Amazon shipping and returns center
A former Amazon worker claims that employment policies violated Colorado labor laws, according to a class action complaint. / Photo by Bryan Angelo on Unsplash.

A former Amazon warehouse worker claims the online retail giant’s policies violated Colorado employment law, according to a class action complaint filed last week. The suit, filed Oct. 1 in the U.S. District Court for the District of Colorado, claims that clock-in policies mean that at least 10,000 Amazon employees across five Colorado warehouses were uncompensated for work and overtime before and during the pandemic. 

Jennifer Vincenzetti worked at two Colorado Springs warehouses from October 2018 through December 2020 where she mostly sorted and packed packages and routed them for delivery. Vincenzetti was fired “for returning from a break late,” according to the complaint. 

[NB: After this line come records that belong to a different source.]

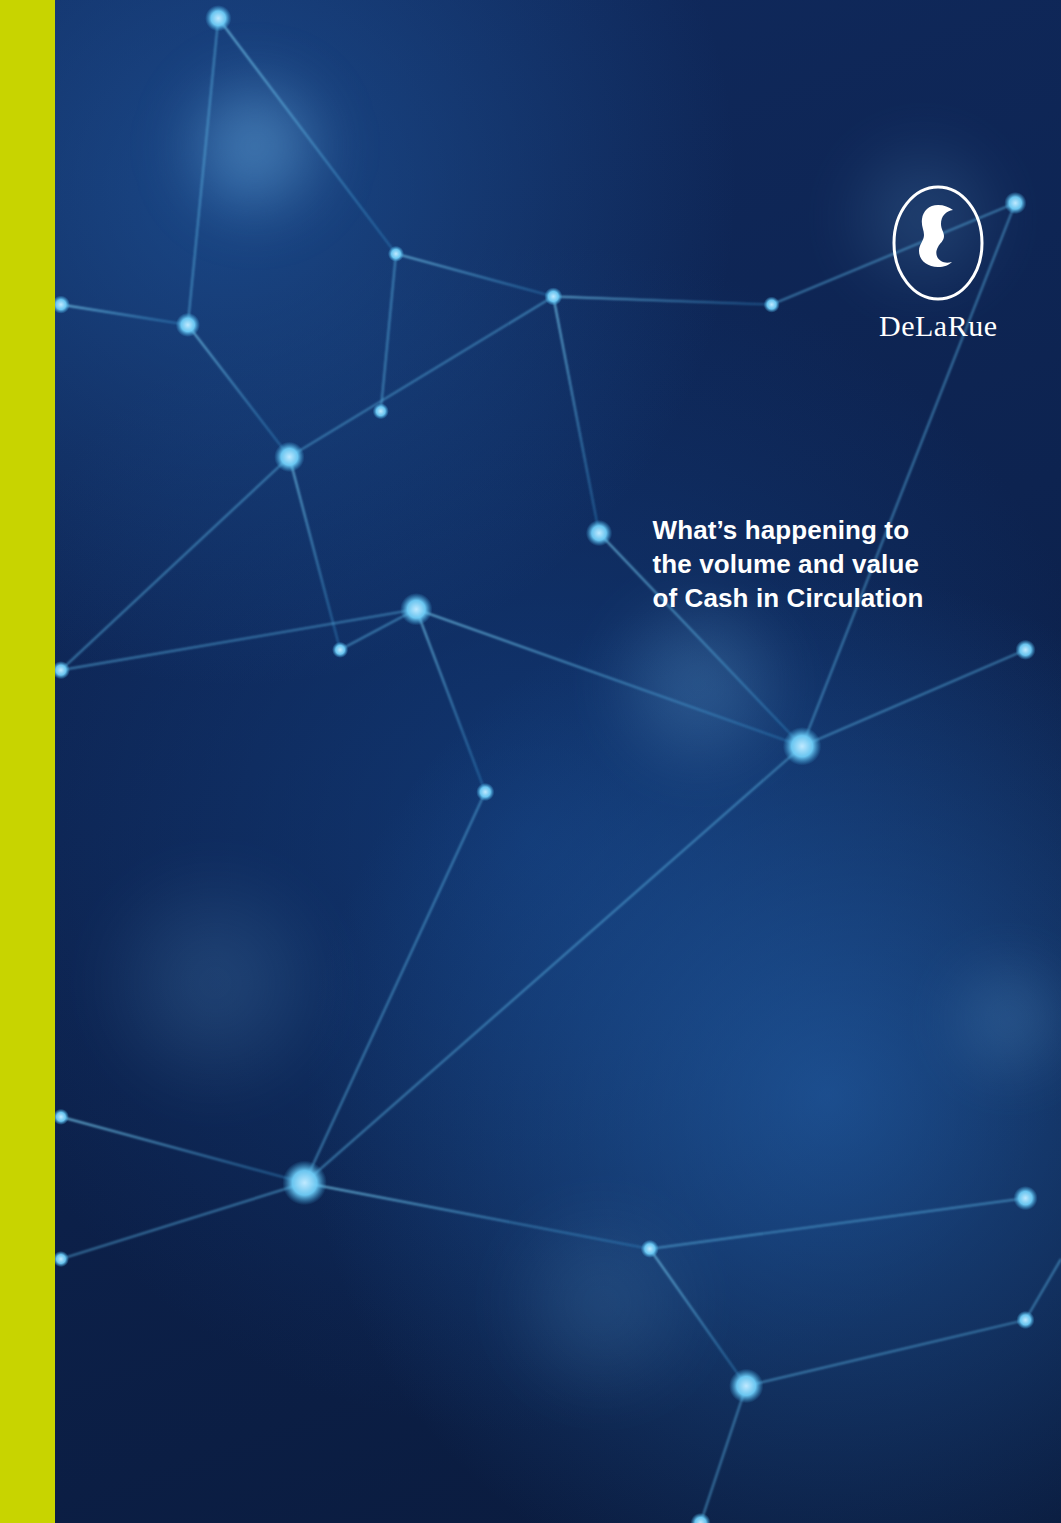DeLaRue
What’s happening to
the volume and value
of Cash in Circulation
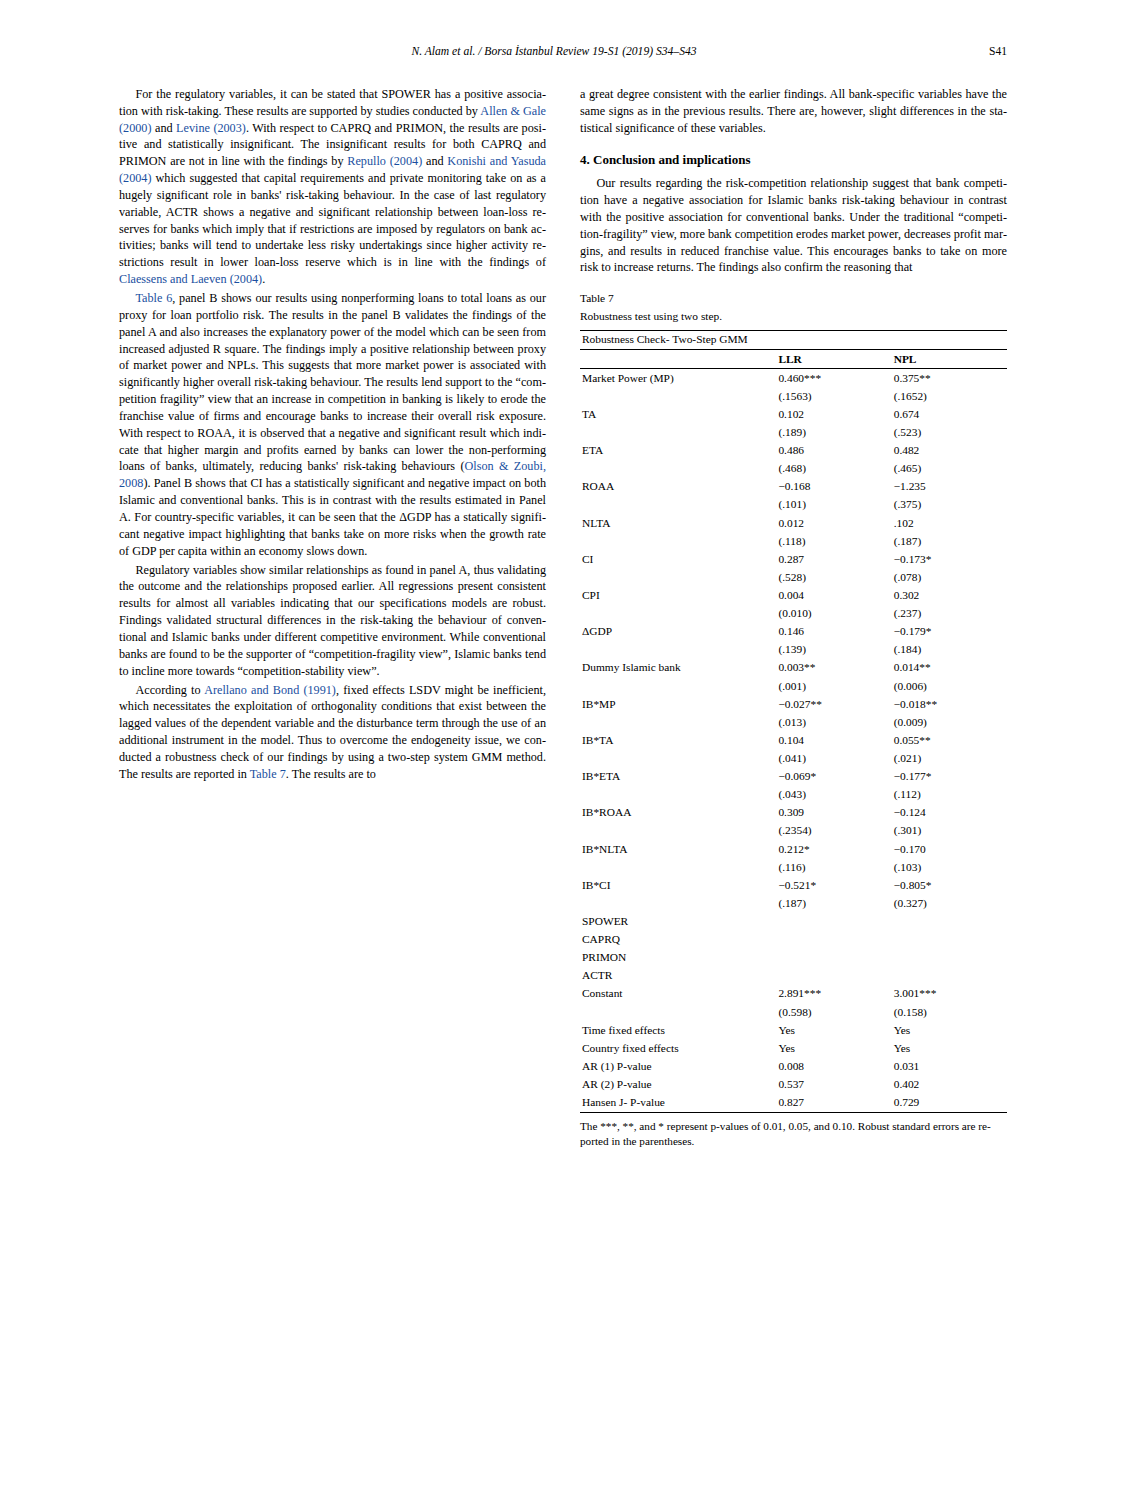N. Alam et al. / Borsa İstanbul Review 19-S1 (2019) S34–S43
S41
For the regulatory variables, it can be stated that SPOWER has a positive association with risk-taking. These results are supported by studies conducted by Allen & Gale (2000) and Levine (2003). With respect to CAPRQ and PRIMON, the results are positive and statistically insignificant. The insignificant results for both CAPRQ and PRIMON are not in line with the findings by Repullo (2004) and Konishi and Yasuda (2004) which suggested that capital requirements and private monitoring take on as a hugely significant role in banks' risk-taking behaviour. In the case of last regulatory variable, ACTR shows a negative and significant relationship between loan-loss reserves for banks which imply that if restrictions are imposed by regulators on bank activities; banks will tend to undertake less risky undertakings since higher activity restrictions result in lower loan-loss reserve which is in line with the findings of Claessens and Laeven (2004).
Table 6, panel B shows our results using nonperforming loans to total loans as our proxy for loan portfolio risk. The results in the panel B validates the findings of the panel A and also increases the explanatory power of the model which can be seen from increased adjusted R square. The findings imply a positive relationship between proxy of market power and NPLs. This suggests that more market power is associated with significantly higher overall risk-taking behaviour. The results lend support to the “competition fragility” view that an increase in competition in banking is likely to erode the franchise value of firms and encourage banks to increase their overall risk exposure. With respect to ROAA, it is observed that a negative and significant result which indicate that higher margin and profits earned by banks can lower the non-performing loans of banks, ultimately, reducing banks' risk-taking behaviours (Olson & Zoubi, 2008). Panel B shows that CI has a statistically significant and negative impact on both Islamic and conventional banks. This is in contrast with the results estimated in Panel A. For country-specific variables, it can be seen that the ΔGDP has a statically significant negative impact highlighting that banks take on more risks when the growth rate of GDP per capita within an economy slows down.
Regulatory variables show similar relationships as found in panel A, thus validating the outcome and the relationships proposed earlier. All regressions present consistent results for almost all variables indicating that our specifications models are robust. Findings validated structural differences in the risk-taking the behaviour of conventional and Islamic banks under different competitive environment. While conventional banks are found to be the supporter of “competition-fragility view”, Islamic banks tend to incline more towards “competition-stability view”.
According to Arellano and Bond (1991), fixed effects LSDV might be inefficient, which necessitates the exploitation of orthogonality conditions that exist between the lagged values of the dependent variable and the disturbance term through the use of an additional instrument in the model. Thus to overcome the endogeneity issue, we conducted a robustness check of our findings by using a two-step system GMM method. The results are reported in Table 7. The results are to
a great degree consistent with the earlier findings. All bank-specific variables have the same signs as in the previous results. There are, however, slight differences in the statistical significance of these variables.
4. Conclusion and implications
Our results regarding the risk-competition relationship suggest that bank competition have a negative association for Islamic banks risk-taking behaviour in contrast with the positive association for conventional banks. Under the traditional “competition-fragility” view, more bank competition erodes market power, decreases profit margins, and results in reduced franchise value. This encourages banks to take on more risk to increase returns. The findings also confirm the reasoning that
Table 7
Robustness test using two step.
| Robustness Check- Two-Step GMM |
| | LLR | NPL |
| Market Power (MP) | 0.460*** | 0.375** |
| | (.1563) | (.1652) |
| TA | 0.102 | 0.674 |
| | (.189) | (.523) |
| ETA | 0.486 | 0.482 |
| | (.468) | (.465) |
| ROAA | −0.168 | −1.235 |
| | (.101) | (.375) |
| NLTA | 0.012 | .102 |
| | (.118) | (.187) |
| CI | 0.287 | −0.173* |
| | (.528) | (.078) |
| CPI | 0.004 | 0.302 |
| | (0.010) | (.237) |
| ΔGDP | 0.146 | −0.179* |
| | (.139) | (.184) |
| Dummy Islamic bank | 0.003** | 0.014** |
| | (.001) | (0.006) |
| IB*MP | −0.027** | −0.018** |
| | (.013) | (0.009) |
| IB*TA | 0.104 | 0.055** |
| | (.041) | (.021) |
| IB*ETA | −0.069* | −0.177* |
| | (.043) | (.112) |
| IB*ROAA | 0.309 | −0.124 |
| | (.2354) | (.301) |
| IB*NLTA | 0.212* | −0.170 |
| | (.116) | (.103) |
| IB*CI | −0.521* | −0.805* |
| | (.187) | (0.327) |
| SPOWER | | |
| CAPRQ | | |
| PRIMON | | |
| ACTR | | |
| Constant | 2.891*** | 3.001*** |
| | (0.598) | (0.158) |
| Time fixed effects | Yes | Yes |
| Country fixed effects | Yes | Yes |
| AR (1) P-value | 0.008 | 0.031 |
| AR (2) P-value | 0.537 | 0.402 |
| Hansen J- P-value | 0.827 | 0.729 |
The ***, **, and * represent p-values of 0.01, 0.05, and 0.10. Robust standard errors are reported in the parentheses.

Vincenzetti says she was not allowed to clock in when she first arrived at work but did two to five minutes of work duties including picking up her badge and meeting with a shift assistant to get her job duties. The complaint adds that at some facilities, employees had to participate in uncompensated security screenings after clocking out. 

When the pandemic hit around March 2020, according to the complaint, COVID screening procedures meant “the off the clock duties required of Amazon’s employees increased dramatically.” Before work, employees were required to wait in a line outside the facility, have their temperatures checked and answer screening questions. The complaint alleges lines could last 20 to 60 minutes. 

According to Vincenzetti, who worked 40 hours a week, Amazon’s policies punished employees who clocked in early or late. And, “if an employee clocked in early or out late too often, it would result in eventual termination.”

The lawsuit claims that Amazon violated the Colorado Wage Act, the Colorado Minimum Wage Act and committed civil theft under state law. 

“These violations were committed knowingly, willfully and with reckless disregard of applicable law,” the complaint reads, “Amazon knew it was requiring its employees to perform off the clock job duties and knew it was paying them nothing for these off the clock job duties.”

The class action complaint joins “all current and former non-exempt hourly employees” who worked at Amazon’s warehouses in the state “within the statute of limitations.” Vincenzetti says the class is “so numerous” that she does not know the number of potential class members. But, based on the size of Amazon’s operations, the complaint estimates that well over 10,000 people were affected. 

In the complaint, Vincenzetti asks for a trial by jury and asks the court to issue an order and judgement to certify the Rule 23 class and name her and her counsel as class representatives, to rule in favor on Vincenzetti and the class, to award actually actual and applicable statutory damage, to award costs and attorney’s fees, to award pre-judgement and post-judgement interest when allowable by law and to grant other reliefs the court finds are just and proper. 

This isn’t the first class action lawsuit to claim Amazon’s policies broke employment laws. Lawsuits from across the country challenged mandatory and unpaid security screenings at the end of shifts. 

In the 2014 case Integrity Staffing Solutions, Inc. v. Busk, the U.S. Supreme Court ruled that security screenings are not compensable under the Fair Labor Standards Act and the Portal-to-Portal Act. 

In July, the Pennsylvania Supreme Court ruled that unpaid and mandatory bag checks and security screenings violated the Pennsylvania Minimum Wage Act. Amazon agreed to pay $13.5 million to more than 42,000 workers in the class action settlement. 

Vincenzetti is represented by Alexander Hood, David Seligman and Brianne Power from Towards Justice and Brian Gonzales from The Law Offices of Brian D. Gonzales, PLLC.